AIM OF THE TASK:
Only one stretch of the data below should be repeated: the lines from the line containing "ring dip: (806, 676)" through the line containing "middle mcp: (659, 604)", inclusive, exactly as they are.

DATASET RECORDS:
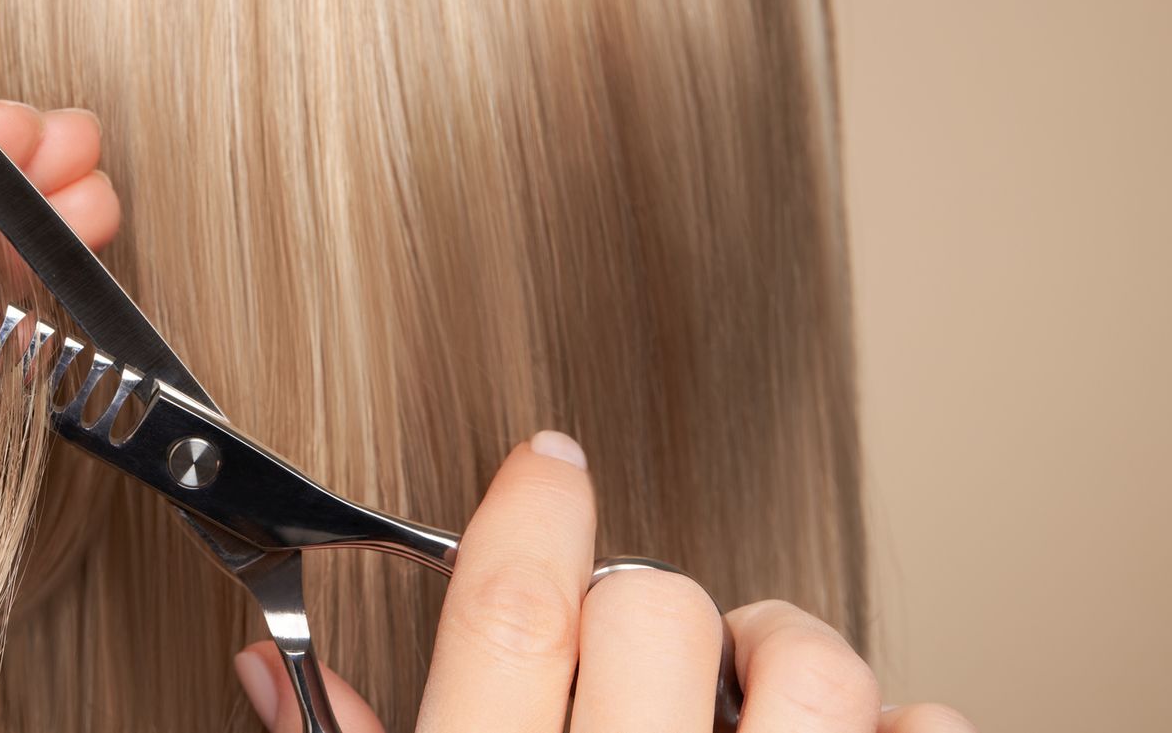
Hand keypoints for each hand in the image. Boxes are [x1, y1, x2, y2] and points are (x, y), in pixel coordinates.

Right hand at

--

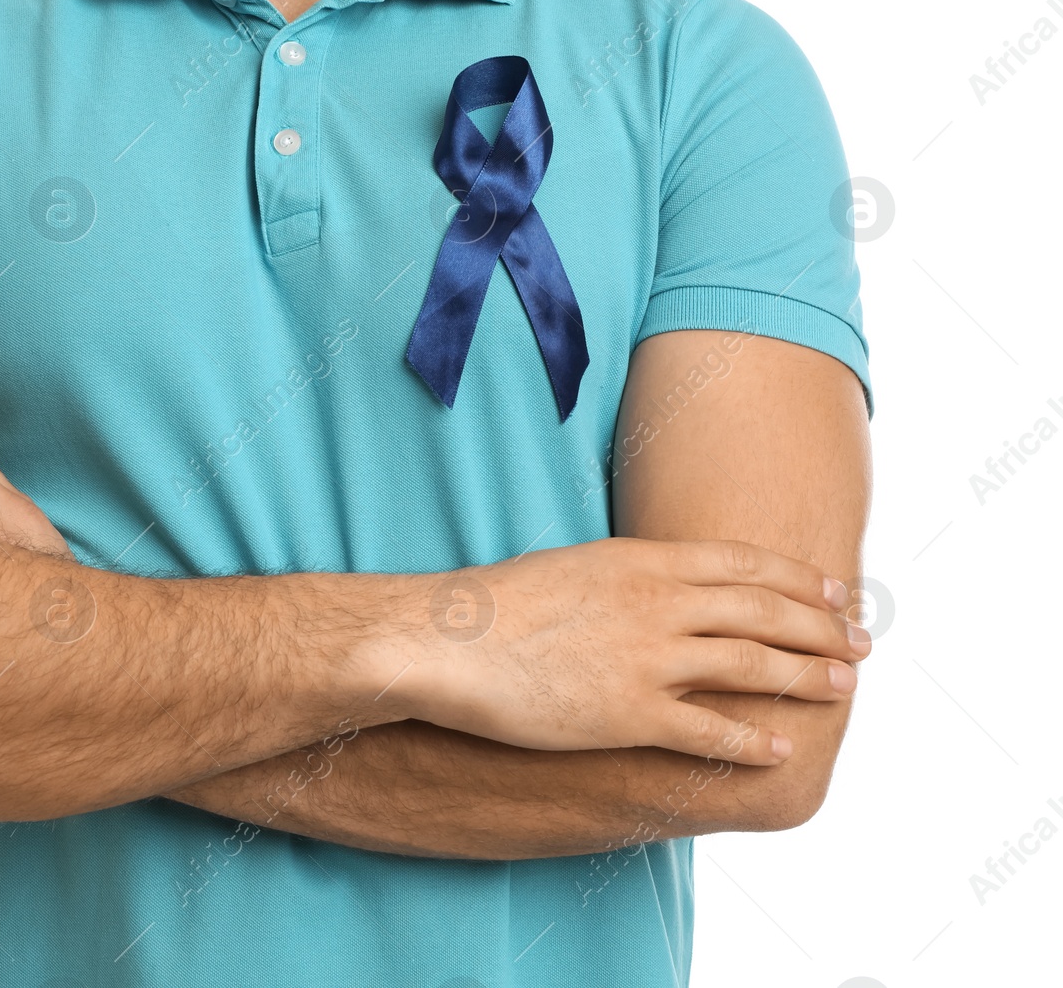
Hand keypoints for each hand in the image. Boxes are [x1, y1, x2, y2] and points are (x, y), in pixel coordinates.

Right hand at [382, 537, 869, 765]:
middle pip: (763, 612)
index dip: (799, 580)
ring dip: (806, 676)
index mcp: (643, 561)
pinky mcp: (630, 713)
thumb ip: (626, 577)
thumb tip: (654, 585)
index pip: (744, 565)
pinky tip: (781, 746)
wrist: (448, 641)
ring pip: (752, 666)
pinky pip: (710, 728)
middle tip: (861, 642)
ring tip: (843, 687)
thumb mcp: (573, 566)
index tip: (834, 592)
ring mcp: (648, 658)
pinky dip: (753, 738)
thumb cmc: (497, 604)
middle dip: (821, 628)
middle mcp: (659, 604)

---

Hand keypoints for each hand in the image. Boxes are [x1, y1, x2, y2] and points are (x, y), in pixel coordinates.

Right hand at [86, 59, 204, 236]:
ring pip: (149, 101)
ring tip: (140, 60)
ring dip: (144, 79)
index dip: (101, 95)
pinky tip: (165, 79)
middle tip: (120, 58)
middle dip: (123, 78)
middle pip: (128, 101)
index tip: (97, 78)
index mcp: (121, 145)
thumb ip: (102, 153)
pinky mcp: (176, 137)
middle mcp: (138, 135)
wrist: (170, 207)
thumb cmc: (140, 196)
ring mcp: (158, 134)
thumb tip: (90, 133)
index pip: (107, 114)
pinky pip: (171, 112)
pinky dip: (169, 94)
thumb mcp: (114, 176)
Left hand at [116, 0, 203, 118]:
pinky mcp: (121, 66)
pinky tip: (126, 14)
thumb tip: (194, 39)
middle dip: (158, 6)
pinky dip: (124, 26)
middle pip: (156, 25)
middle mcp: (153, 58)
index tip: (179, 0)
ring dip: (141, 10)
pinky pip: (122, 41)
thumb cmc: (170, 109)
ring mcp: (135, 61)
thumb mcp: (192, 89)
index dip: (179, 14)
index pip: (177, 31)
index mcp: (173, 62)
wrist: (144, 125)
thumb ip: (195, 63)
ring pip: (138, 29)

EXERCISE ANSWER:
ring dip: (806, 676)
index mcp: (643, 561)
pinky mcp: (630, 713)
thumb ip: (626, 577)
thumb tip: (654, 585)
index pip: (744, 565)
pinky tip: (781, 746)
wrist: (448, 641)
ring pip: (752, 666)
pinky pip: (710, 728)
middle tip: (861, 642)
ring tip: (843, 687)
thumb mcp: (573, 566)
index tip: (834, 592)
ring mcp: (648, 658)
pinky dip: (753, 738)
thumb cmc: (497, 604)
middle dip: (821, 628)
middle mcp: (659, 604)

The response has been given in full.